[Opening GIVEN PASSAGE section]

My summer was filled with miles of beautiful running until a few weeks ago when I had to call it. I won't be racing UTMB sadly because I need to figure out a back injury from a fall at World Championships in Austria in June. C'est la vie! Feeling extra grateful for my supporters Patagonia, La Sportiva and Petzl. It's in times of injury that a brand shows their true colors.
Since then, I've made a dent on my book list.
Favorite running book of the year so far: What Made Maddy Run. Even though it was published in 2017, this book is phenomenal and necessary. Written by renowned sports writer Kate Fagan, it tells the tragic story of Madison Holleran. Anyone in the collegiate running scene in the early 20-teens remembers the terrible news of her death. This book unpacks the role relationships play in our lives and how digital communication, especially social media, can mask a lack of depth in our relationships.
Kara Goucher's book: The Longest Race. I have so much respect for this woman. I appreciate that this book was exactly what it claims to be: a sports memoir. It's not literary, but chronological and blunt. Kara shares her personal, heart-wrenching and triumphant experience as one of the world's greatest distance runners. Definitely passing on Nike after this one.

[Closing GIVEN PASSAGE section]

**TRY IT:** Please rewrite the stretch from "My summer was" through "my book list." in the passage on running and books, changing "summer" to "autumn". The rows are separate material, apart from the passage on running and books.

[Opening DATA FOR REVIEW section]

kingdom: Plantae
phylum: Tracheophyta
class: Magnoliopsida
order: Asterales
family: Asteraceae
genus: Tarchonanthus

[Closing DATA FOR REVIEW section]

**RESPONSE:**
My autumn was filled with miles of beautiful running until a few weeks ago when I had to call it. I won't be racing UTMB sadly because I need to figure out a back injury from a fall at World Championships in Austria in June. C'est la vie! Feeling extra grateful for my supporters Patagonia, La Sportiva and Petzl. It's in times of injury that a brand shows their true colors.
Since then, I've made a dent on my book list.